Своим отречением он сохранил себе жизнь. Между тем другой пленник-первопроходец, отважный Гей Стокард, остался верен Богу своих отцов и героически принял смерть от индейского копья. Миссионер же торопливо прыгнул в лодку и отправился к русским поведать о Батисте, в чьей стране не было Бога. Как видим, древняя притча о Савле, преобразившемся в апостола Павла, повторяется в ледяной стране с некоторыми «поправками». Она философски значима, хотя и представлена сразу в двух разновидностях человеческих характеров белых людей, если не считать метиса — самого Батиста Красного. Такая перекличка с одним из библейских сюжетов не случайна: все это и острая ситуация, и своеобразная преамбула к циклу, как бы открывающая занавес и поднимающая читателя на весьма высокий философско-религиозный уровень осмысления происходящего.

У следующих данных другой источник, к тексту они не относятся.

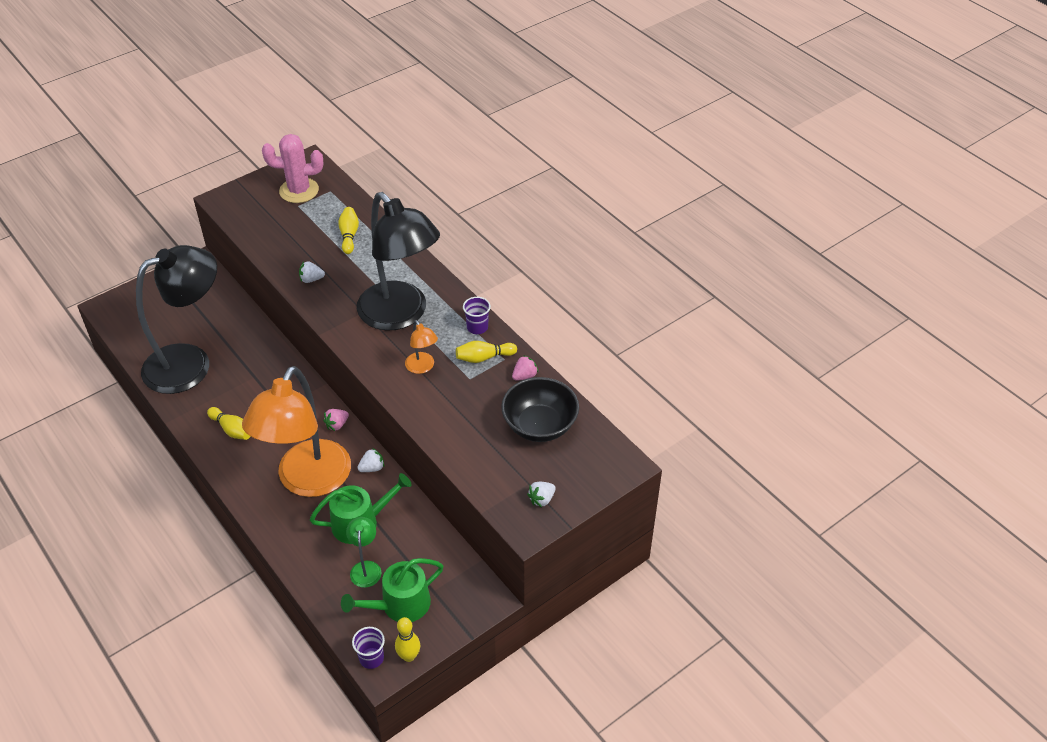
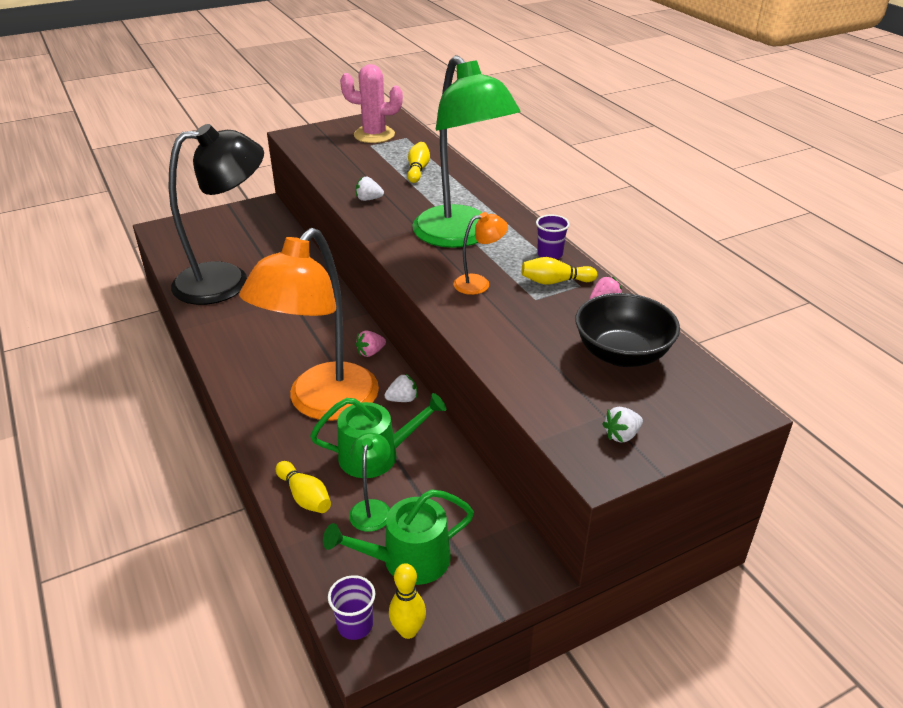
camera: 10 degrees right, 10 degrees down
yellow bowling pin [207,407,251,440] -> yellow bowling pin moved to [276,461,331,513]
black lamp [357,192,440,330] -> green lamp [412,55,520,248]
orange lamp [405,320,438,374] -> orange lamp turned 90 degrees counterclockwise [454,212,508,295]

В суровом Клондайке индеец Чарли Ситка, бывший много лет в услужении у белых пришельцев, рассказывает историю своей жизни. В его жилах течет кровь сивашей, но сердце у него белое, как у слушателей. Он проникся к белым сочувствием, понимая неизбежность конца каменного века и торжества новой цивилизации: «Еще будучи мальчиком, я узнал великую правду — я узнал, что наша земля отдана вам и что сивашам нечего думать о соперничестве с вами. Олени и медведи обречены на вымирание — та же участь ждет и нас. Узнав и поняв это, я вошел в ваши хижины и приблизился к вашим кострам и, как видите, вполне уподобился вам. На своем веку я видел очень многое, узнал многие странные вещи и, скитаясь по нашей стране, встречался и сталкивался с самыми различными людьми. Я смотрю на все точно так, как и вы. Я знаю людей и сужу о них опять же на ваш манер».

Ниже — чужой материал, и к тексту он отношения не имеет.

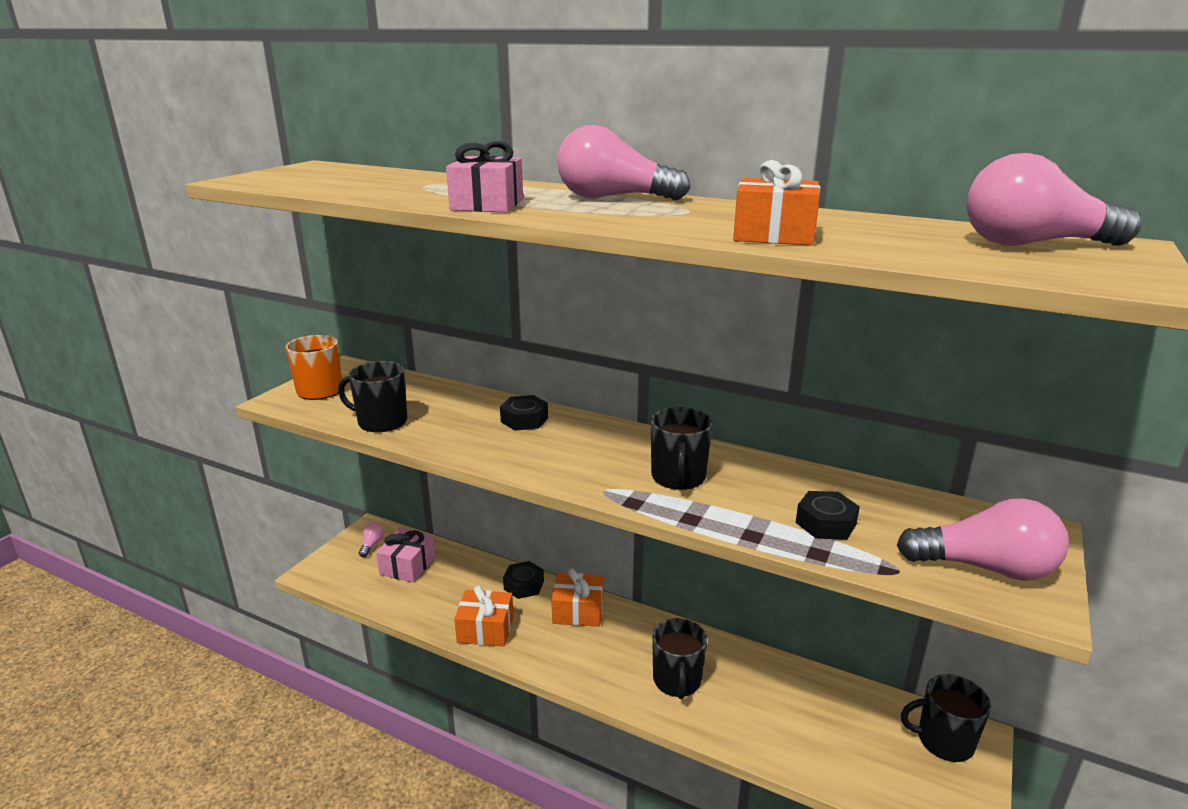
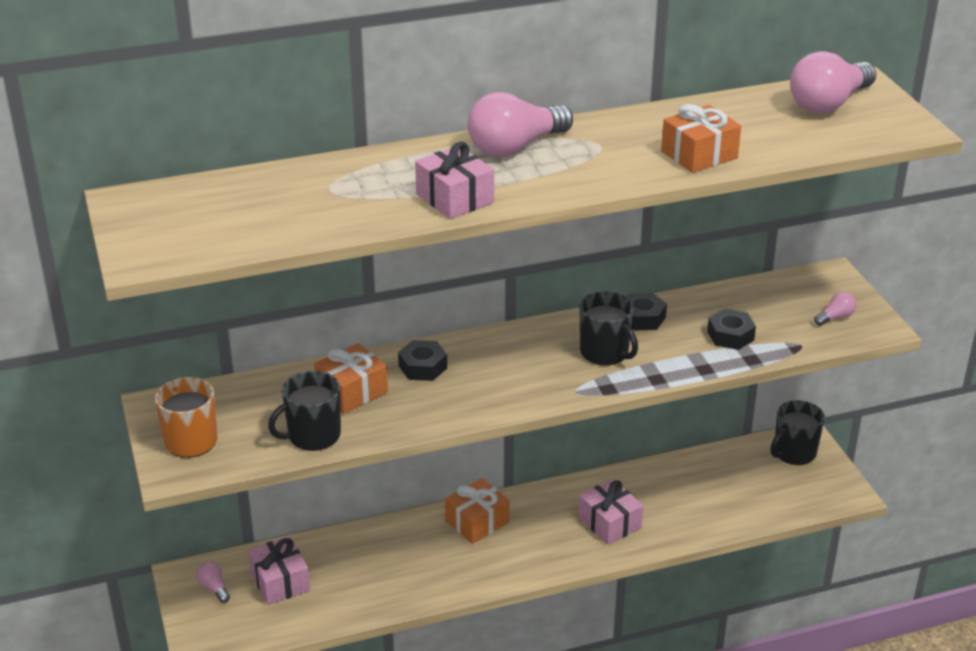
camera: 45 degrees left, 10 degrees up
orange gift [454,585,514,646] -> orange gift moved to [314,343,388,414]
black nut [503,561,544,599] -> black nut moved to [627,293,667,331]
black mug [652,618,707,699] -> pink gift [578,479,643,545]
pink light bulb [897,499,1069,581] -> pink light bulb [814,292,856,326], size x0.45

Чарли удалось поступить на правительственную службу — неким курьером для связи с командами застрявших в северных льдах судов. И когда ему понадобился помощник, он, не задумываясь, в одном из вигвамов купил себе жену по имени Пассук. Купил как полезную вещь — надо же кому-то кормить собак и помогать хозяину во время долгих переходов по реке. Это в обычаях северных индейцев, невысоко ценящих женскую привязанность и прочие женские чувства — даже любовь. Женщина у них не более чем товар. К тому же в сердце у Чарли, привыкшего за столько лет к обычаям белых, для нее не было места. Чувства тут, особенно женщин-сивашек, также ценятся невысоко. Чарли проникся этими представлениями и принял их как собственные жизненные ориентиры.
Но вот однажды ему предстояла трудная работа — добраться до Соленых Вод, то есть до моря — пройти семьсот миль на лыжах со скудным запасом продовольствия. К нему присоединился отчаянный путешественник, самолюбивый и хвастливый белый янки по прозвищу Длинный Джефф, питавший надежду, что, если эти посыльные погибнут, он в одиночку доберется до застрявших во льдах кораблей и исполнит поручение. Завидная самонадеянность!
Понятно, что его мужества хватило ненадолго. На Аляске хорошо известно, что первыми погибают люди, обросшие жирком. Только у бедной и низкорослой сивашки Пассук — ни капли лишнего жира, и она могла хорошо себя чувствовать не только в собачьих нартах. Когда ослабленные долгим переходом собаки истощились от перенапряжения, Пассук могла спокойно, не жалуясь на судьбу, преодолевать до тридцати миль в сутки на лыжах, протаптывая четвероногим путь, пробираться через ледяные торосы и снежные завалы, готовить мужчинам какую-то скудную пищу. Джефф вскоре стал обузой в походе, он ел больше других, а толку от него — никакого. Когда он упал на снег и сказал, что дальше не двинется с места и умрет тут, Пассук неожиданно приняла единственно верное по северным меркам решение, хотя и очень суровое, — пристрелила тунеядца из кольта, чтобы не расходовать на него пищу. Подвигом это назвать трудно. Но Пассук действовала на уровне коллективного племенного подсознания, когда часто во время голода покидают немощных стариков, обрекая их на мучительную смерть, и сбрасывают в море слабосильных детей — в них мог вселиться дьявол. Так же поступают и с «тунеядцами» в европейском понимании этого слова.